#### PROBLEM TO SOLVE:
Copy out the text read from every page in the data, substituting "プレイヤー" for each "ゲーマー" and changing nothing else. Omit the pictures.

═══ ENTRIES SHOWN

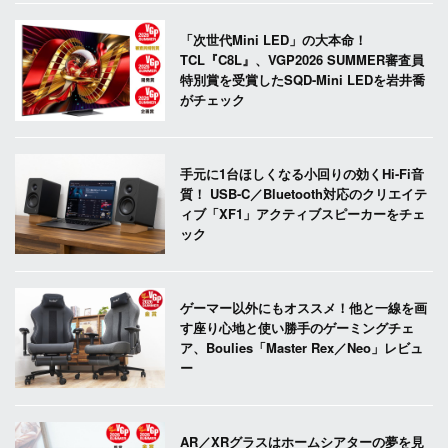
「次世代Mini LED」の大本命！
TCL『C8L』、VGP2026 SUMMER審査員
特別賞を受賞したSQD-Mini LEDを岩井喬
がチェック
手元に1台ほしくなる小回りの効くHi-Fi音
質！ USB-C／Bluetooth対応のクリエイテ
ィブ「XF1」アクティブスピーカーをチェ
ック
ゲーマー以外にもオススメ！他と一線を画
す座り心地と使い勝手のゲーミングチェ
ア、Boulies「Master Rex／Neo」レビュ
ー
AR／XRグラスはホームシアターの夢を見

══════

#### ANSWER:
「次世代Mini LED」の大本命！
TCL『C8L』、VGP2026 SUMMER審査員
特別賞を受賞したSQD-Mini LEDを岩井喬
がチェック
手元に1台ほしくなる小回りの効くHi-Fi音
質！ USB-C／Bluetooth対応のクリエイテ
ィブ「XF1」アクティブスピーカーをチェ
ック
プレイヤー以外にもオススメ！他と一線を画
す座り心地と使い勝手のゲーミングチェ
ア、Boulies「Master Rex／Neo」レビュ
ー
AR／XRグラスはホームシアターの夢を見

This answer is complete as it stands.